Si les limites du système fiscal international sont de plus en plus évidentes, son évolution est encore lente et parcellaire. Le G20 a adopté un premier plan de réformes en 2015, « BEPS » (Erosion de la Base d’imposition et Transferts de Bénéfices), négocié par les pays de l’OCDE. Il propose des modifications à la marge, sans s’attaquer aux fondements du système actuel, et ignore les problématiques propres aux pays en développement, qui n’ont pu participer aux négociations. En parallèle de ces négociations, de nombreux pays en développement intensifient leurs efforts pour la création d’un organisme fiscal international à l’ONU, où tous les pays pourraient négocier sur un pied d’égalité, et les négociations du sommet sur le Financement du Développement de 2015 s’étaient cristallisées sur cette question, mais les pays riches font barrage.

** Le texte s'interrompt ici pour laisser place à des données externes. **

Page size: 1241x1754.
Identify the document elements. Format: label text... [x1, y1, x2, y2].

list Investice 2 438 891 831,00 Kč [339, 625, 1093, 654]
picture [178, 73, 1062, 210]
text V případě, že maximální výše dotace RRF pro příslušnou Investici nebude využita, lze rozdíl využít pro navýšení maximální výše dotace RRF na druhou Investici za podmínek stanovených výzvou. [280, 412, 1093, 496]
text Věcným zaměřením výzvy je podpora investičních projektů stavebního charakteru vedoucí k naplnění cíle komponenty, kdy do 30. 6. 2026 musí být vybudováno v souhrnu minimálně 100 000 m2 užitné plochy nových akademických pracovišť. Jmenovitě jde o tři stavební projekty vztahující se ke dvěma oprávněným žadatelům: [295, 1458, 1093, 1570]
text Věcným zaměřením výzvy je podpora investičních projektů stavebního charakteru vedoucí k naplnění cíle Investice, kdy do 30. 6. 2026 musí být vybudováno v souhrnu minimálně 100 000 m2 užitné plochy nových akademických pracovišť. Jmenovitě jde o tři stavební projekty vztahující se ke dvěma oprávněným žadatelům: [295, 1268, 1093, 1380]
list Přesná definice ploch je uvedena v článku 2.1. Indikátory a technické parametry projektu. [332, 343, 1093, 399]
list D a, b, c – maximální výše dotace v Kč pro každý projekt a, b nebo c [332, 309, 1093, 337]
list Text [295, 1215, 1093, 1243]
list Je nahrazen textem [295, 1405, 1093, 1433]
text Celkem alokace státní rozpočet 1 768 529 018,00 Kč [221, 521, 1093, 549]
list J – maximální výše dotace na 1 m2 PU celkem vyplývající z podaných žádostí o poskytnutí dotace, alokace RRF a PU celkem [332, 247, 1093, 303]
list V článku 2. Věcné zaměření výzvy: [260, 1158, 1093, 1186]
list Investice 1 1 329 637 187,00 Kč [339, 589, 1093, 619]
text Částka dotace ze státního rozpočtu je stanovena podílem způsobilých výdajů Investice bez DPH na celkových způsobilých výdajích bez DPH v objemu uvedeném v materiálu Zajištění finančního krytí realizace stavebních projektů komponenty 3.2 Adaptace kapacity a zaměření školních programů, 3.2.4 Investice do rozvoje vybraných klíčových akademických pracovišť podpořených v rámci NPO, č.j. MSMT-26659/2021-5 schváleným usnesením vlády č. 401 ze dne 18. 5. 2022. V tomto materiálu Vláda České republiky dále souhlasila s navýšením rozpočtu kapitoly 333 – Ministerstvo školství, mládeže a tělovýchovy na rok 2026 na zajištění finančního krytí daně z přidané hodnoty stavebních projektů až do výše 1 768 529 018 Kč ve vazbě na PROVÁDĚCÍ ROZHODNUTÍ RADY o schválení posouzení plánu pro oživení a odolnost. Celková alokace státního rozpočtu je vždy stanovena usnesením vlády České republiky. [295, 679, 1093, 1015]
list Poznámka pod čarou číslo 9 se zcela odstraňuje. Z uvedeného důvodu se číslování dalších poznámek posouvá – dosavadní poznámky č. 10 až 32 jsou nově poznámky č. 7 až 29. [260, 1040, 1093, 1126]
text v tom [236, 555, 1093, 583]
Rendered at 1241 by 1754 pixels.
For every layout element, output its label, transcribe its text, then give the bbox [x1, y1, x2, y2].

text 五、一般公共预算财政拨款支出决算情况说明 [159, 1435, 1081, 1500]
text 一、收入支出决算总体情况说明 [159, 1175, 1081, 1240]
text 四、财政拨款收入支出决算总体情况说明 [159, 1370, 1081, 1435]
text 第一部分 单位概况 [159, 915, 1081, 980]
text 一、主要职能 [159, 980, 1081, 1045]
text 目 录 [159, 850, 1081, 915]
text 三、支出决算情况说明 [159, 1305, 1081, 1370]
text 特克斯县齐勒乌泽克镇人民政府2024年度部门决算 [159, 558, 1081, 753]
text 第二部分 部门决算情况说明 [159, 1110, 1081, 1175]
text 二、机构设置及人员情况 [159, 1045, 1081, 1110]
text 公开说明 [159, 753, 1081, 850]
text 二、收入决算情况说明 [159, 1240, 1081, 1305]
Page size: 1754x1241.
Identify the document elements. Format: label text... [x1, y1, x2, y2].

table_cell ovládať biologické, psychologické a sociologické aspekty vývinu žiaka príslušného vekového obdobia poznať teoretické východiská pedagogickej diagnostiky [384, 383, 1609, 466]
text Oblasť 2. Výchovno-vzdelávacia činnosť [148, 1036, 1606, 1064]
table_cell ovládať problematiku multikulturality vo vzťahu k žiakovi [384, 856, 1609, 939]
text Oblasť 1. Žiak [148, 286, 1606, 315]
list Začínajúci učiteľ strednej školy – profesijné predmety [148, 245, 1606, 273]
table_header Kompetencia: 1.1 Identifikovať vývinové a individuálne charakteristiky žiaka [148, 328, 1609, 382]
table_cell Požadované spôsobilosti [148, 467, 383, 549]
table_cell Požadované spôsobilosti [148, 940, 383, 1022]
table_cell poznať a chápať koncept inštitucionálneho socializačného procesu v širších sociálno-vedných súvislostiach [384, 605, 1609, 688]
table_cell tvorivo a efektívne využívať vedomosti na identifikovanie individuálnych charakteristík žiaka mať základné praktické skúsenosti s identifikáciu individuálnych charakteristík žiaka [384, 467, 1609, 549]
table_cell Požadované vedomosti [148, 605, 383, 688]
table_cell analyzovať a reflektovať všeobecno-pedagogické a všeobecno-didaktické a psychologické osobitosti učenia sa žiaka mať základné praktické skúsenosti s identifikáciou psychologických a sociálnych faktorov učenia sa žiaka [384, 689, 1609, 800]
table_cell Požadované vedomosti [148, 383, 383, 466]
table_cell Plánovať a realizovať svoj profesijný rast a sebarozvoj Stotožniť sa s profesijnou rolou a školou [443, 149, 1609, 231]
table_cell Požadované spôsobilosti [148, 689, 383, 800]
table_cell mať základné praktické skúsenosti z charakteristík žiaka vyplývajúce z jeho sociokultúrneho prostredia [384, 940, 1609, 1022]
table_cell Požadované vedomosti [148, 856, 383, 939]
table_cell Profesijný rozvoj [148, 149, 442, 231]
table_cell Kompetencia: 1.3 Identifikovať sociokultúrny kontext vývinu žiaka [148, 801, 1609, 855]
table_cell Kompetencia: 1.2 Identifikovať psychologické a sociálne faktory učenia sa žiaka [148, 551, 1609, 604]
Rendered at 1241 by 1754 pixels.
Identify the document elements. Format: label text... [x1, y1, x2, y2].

Devant les limites de ce plan, l’OCDE a entamé de nouvelles négociations en 2019 sur deux piliers :
ҩ le premier pourrait créer de nouveaux droits d’imposition pour certaines activités numériques, pour les pays de marché : il fait encore l’objet de négociations sur son périmètre, notamment entre grands pays, mais devrait dans tous les cas concerner une part très réduite des bénéfices, avantager les pays riches, et complexifier le système fiscal. Nous sommes loin d’une véritable taxation unitaire.
ҩ le second pourrait créer un taux minimum d’imposition effectif. Les États-Unis ont récemment proposé de le fixer à 21 %, bien plus haut que les 12,5 % proposés jusqu’ici. Pour autant, si ce sont les pays des maisons-mères des multinationales qui peuvent appliquer ce taux plutôt que les pays d’activités, le bénéfice que pourront en tirer les pays en développement est incertain, alors même qu’ils sont davantage victimes de l’évasion fiscale. Fin février 2021, les conclusions du haut panel de l’ONU sur les flux financiers illicites (« FACTI panel ») pointaient les limites du système fiscal international mais aussi des négociations au sein de l’OCDE. Cette instance recommande elle aussi la création d’un organisme fiscal international à l’ONU pour que tous les États puissent négocier sur un pied d’égalité, et la mise en place d’une convention sur les questions fiscales, comme il en existe par exemple une sur les questions climatiques.